■ **Aim of the exercise**
Return the records word for word, from the line holding "Show me aorta. Return masks as SVG." through the end of the records, both included, and leave the pictures out.

■ **Recorded data**

╭──

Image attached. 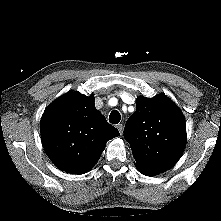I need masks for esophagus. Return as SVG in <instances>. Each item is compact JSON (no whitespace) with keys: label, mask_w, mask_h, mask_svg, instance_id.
I'll use <instances>...</instances> for the list:
<instances>
[{"label":"esophagus","mask_w":221,"mask_h":221,"mask_svg":"<svg viewBox=\"0 0 221 221\" xmlns=\"http://www.w3.org/2000/svg\"><path fill=\"white\" fill-rule=\"evenodd\" d=\"M117 129L119 130L120 134L122 135L123 134V129H124L123 124H118Z\"/></svg>","instance_id":"obj_1"}]
</instances>
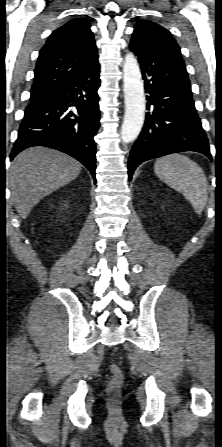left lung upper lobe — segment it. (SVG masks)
<instances>
[{
	"mask_svg": "<svg viewBox=\"0 0 222 447\" xmlns=\"http://www.w3.org/2000/svg\"><path fill=\"white\" fill-rule=\"evenodd\" d=\"M132 37L160 47L184 62L181 58L180 48L175 39L171 36L168 30L156 23L146 20L139 21L134 27Z\"/></svg>",
	"mask_w": 222,
	"mask_h": 447,
	"instance_id": "obj_1",
	"label": "left lung upper lobe"
}]
</instances>
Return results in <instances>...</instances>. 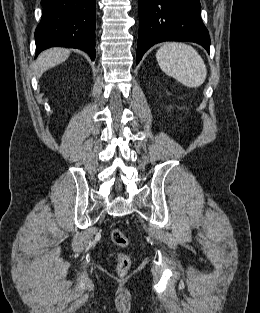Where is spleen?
Masks as SVG:
<instances>
[{
  "mask_svg": "<svg viewBox=\"0 0 260 313\" xmlns=\"http://www.w3.org/2000/svg\"><path fill=\"white\" fill-rule=\"evenodd\" d=\"M162 71L189 88L201 86L207 76L206 65L191 46L185 43H165L156 53Z\"/></svg>",
  "mask_w": 260,
  "mask_h": 313,
  "instance_id": "1",
  "label": "spleen"
}]
</instances>
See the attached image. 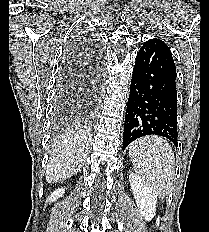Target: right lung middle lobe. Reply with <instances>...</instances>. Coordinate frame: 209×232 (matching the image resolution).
Wrapping results in <instances>:
<instances>
[{"instance_id": "obj_1", "label": "right lung middle lobe", "mask_w": 209, "mask_h": 232, "mask_svg": "<svg viewBox=\"0 0 209 232\" xmlns=\"http://www.w3.org/2000/svg\"><path fill=\"white\" fill-rule=\"evenodd\" d=\"M55 124L59 129H65L69 124L74 122L72 119L73 104L66 93V86L62 87L60 95L56 104ZM73 105V106H72Z\"/></svg>"}]
</instances>
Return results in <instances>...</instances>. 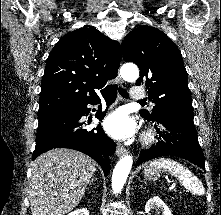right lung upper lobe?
Masks as SVG:
<instances>
[{
    "label": "right lung upper lobe",
    "mask_w": 221,
    "mask_h": 215,
    "mask_svg": "<svg viewBox=\"0 0 221 215\" xmlns=\"http://www.w3.org/2000/svg\"><path fill=\"white\" fill-rule=\"evenodd\" d=\"M121 48L97 29L80 28L63 36L48 56L42 78L38 118L60 115L116 85Z\"/></svg>",
    "instance_id": "right-lung-upper-lobe-1"
}]
</instances>
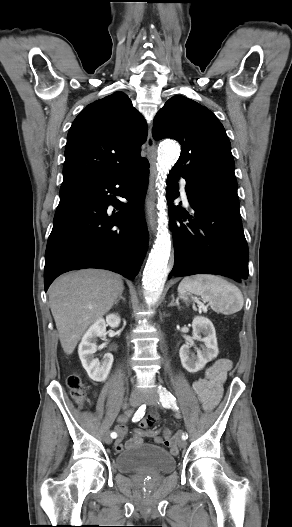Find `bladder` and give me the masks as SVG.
<instances>
[{"instance_id": "bladder-1", "label": "bladder", "mask_w": 292, "mask_h": 527, "mask_svg": "<svg viewBox=\"0 0 292 527\" xmlns=\"http://www.w3.org/2000/svg\"><path fill=\"white\" fill-rule=\"evenodd\" d=\"M175 466V457L167 449L153 444L131 446L115 459V467L122 473H169Z\"/></svg>"}]
</instances>
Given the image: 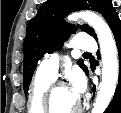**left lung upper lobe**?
Masks as SVG:
<instances>
[{"label": "left lung upper lobe", "instance_id": "obj_1", "mask_svg": "<svg viewBox=\"0 0 121 113\" xmlns=\"http://www.w3.org/2000/svg\"><path fill=\"white\" fill-rule=\"evenodd\" d=\"M83 9L101 13L109 26L118 17L111 0H47L39 8L36 16L29 21L24 39L23 88L25 93L28 92L37 62L45 53H52L59 49L70 34L77 30L75 25L65 24L63 17L72 11ZM80 28L97 39L91 27L83 25ZM78 64L88 74L84 63L79 61Z\"/></svg>", "mask_w": 121, "mask_h": 113}]
</instances>
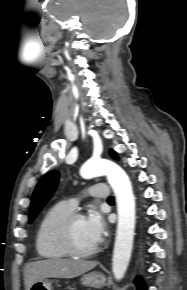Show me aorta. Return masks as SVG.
Here are the masks:
<instances>
[{
    "label": "aorta",
    "instance_id": "762f6f07",
    "mask_svg": "<svg viewBox=\"0 0 187 290\" xmlns=\"http://www.w3.org/2000/svg\"><path fill=\"white\" fill-rule=\"evenodd\" d=\"M85 179L105 175L117 200L118 224L112 258V272L121 280L127 270L135 229V198L127 174L116 164L102 160H89L81 168Z\"/></svg>",
    "mask_w": 187,
    "mask_h": 290
}]
</instances>
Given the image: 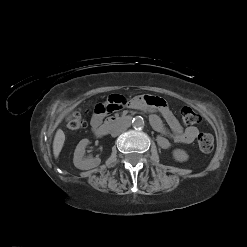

╰──

■ **Output of the task**
Show me aorta. Return masks as SVG.
Here are the masks:
<instances>
[{
    "label": "aorta",
    "instance_id": "762f6f07",
    "mask_svg": "<svg viewBox=\"0 0 187 290\" xmlns=\"http://www.w3.org/2000/svg\"><path fill=\"white\" fill-rule=\"evenodd\" d=\"M85 179L105 175L117 200L118 224L112 258V272L121 280L127 270L135 229V198L127 174L116 164L102 160H89L81 168Z\"/></svg>",
    "mask_w": 187,
    "mask_h": 290
}]
</instances>
Given the image: 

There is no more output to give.